I love your insights, Angel. They make so much sense. But they might be more easily put into practice by removing them from the DEI framework. It is steeped in anti-racist rhetoric and has an aura of contempt for white people baked into it. It sounds like the training you received was better than most, but the underlying philosophy remained, especially when it comes to microaggressions and the assumptions about who is subject to them.
I'm relieved that your HR person didn't use their power to make your life miserable when confronting your uncensored personality. But is it possible that you were handled gently because you're a person of color? We’ll never know, but I can’t help wondering.
Microaggression is an interesting topic, worth addressing. I cringe inside when I remember doing exactly what you describe: at work, I once confused two Asian women with one another. One was a long-standing employee and the other was brand new, so your solution was right on the money.

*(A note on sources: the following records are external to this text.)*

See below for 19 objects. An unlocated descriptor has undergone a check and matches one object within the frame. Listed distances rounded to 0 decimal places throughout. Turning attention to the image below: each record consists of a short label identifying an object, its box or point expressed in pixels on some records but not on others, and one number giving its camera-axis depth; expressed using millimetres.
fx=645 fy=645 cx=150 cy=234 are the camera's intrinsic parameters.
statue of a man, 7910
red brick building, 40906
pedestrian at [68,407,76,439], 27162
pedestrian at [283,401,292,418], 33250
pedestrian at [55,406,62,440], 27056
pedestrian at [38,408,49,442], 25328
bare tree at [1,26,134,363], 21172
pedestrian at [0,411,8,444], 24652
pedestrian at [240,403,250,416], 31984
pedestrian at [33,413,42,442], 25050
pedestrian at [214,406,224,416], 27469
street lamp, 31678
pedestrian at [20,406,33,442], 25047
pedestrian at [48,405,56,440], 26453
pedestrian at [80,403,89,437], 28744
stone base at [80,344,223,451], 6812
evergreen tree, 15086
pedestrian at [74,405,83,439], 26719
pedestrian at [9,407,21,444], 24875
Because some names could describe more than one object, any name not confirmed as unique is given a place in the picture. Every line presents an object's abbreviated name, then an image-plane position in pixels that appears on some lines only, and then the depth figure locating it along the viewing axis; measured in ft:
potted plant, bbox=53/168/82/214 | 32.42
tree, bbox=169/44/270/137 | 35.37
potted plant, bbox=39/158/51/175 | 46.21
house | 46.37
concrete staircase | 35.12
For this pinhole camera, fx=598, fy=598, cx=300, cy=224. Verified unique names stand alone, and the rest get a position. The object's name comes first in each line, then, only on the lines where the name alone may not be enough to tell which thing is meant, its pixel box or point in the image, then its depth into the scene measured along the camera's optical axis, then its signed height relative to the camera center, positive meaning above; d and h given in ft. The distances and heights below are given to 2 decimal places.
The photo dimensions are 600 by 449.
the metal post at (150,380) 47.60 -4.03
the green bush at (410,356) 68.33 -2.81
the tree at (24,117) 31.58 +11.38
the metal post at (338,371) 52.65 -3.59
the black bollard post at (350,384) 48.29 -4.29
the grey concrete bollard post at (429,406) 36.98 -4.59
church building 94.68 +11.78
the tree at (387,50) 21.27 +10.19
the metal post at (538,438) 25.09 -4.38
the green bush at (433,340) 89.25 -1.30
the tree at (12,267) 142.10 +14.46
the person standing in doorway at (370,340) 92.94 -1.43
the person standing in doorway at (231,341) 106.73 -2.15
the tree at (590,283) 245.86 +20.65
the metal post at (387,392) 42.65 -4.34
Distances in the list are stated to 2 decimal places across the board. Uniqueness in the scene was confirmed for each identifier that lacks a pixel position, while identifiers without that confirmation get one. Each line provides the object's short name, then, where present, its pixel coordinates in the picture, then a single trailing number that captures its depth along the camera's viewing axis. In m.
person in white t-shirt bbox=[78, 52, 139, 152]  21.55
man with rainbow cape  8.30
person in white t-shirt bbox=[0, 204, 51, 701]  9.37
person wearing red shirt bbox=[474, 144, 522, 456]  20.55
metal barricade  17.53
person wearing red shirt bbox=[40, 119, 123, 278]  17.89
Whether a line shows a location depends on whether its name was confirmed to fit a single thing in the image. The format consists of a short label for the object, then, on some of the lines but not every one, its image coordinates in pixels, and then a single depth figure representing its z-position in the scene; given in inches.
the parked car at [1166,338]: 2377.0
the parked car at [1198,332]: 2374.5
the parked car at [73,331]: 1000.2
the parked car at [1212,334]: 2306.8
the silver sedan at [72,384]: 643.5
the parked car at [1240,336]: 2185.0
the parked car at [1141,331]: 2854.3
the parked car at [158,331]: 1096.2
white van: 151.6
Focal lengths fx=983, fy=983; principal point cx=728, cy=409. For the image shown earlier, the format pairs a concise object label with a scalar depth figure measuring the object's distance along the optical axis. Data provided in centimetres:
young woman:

In DEI, there’s an assumption that white people can only be perpetrators, never recipients, of microaggressions. I'm a fair skinned Jew, and apparently I "look Jewish," because strangers like to remind me of that fact out of the blue. As a child, I went to a day camp where I was one of a handful of Jews, and I was sometimes mistaken for the other Jewish girls who looked nothing like me. I'm a woman, so microaggressions and actual aggressions always were and will be a problem. And I'm a lesbian, so my short hair and gender-neutral clothes have often made me a target of homophobic threats, both physical and verbal, from both men and women. None of this is going to magically go away through “training.” A range of tactics and responses are required by me to get through life. I am sometimes wary, but if I walked around offended all the time, hating the human race, I'd be miserable.
Life is a collection of microaggressions and microkindnesses both given and received. If we love our fellow humans and want to have a happier life, it’s worth it to shine a light on our unconscious biases and strive to do better. But I don’t believe that DEI is the way.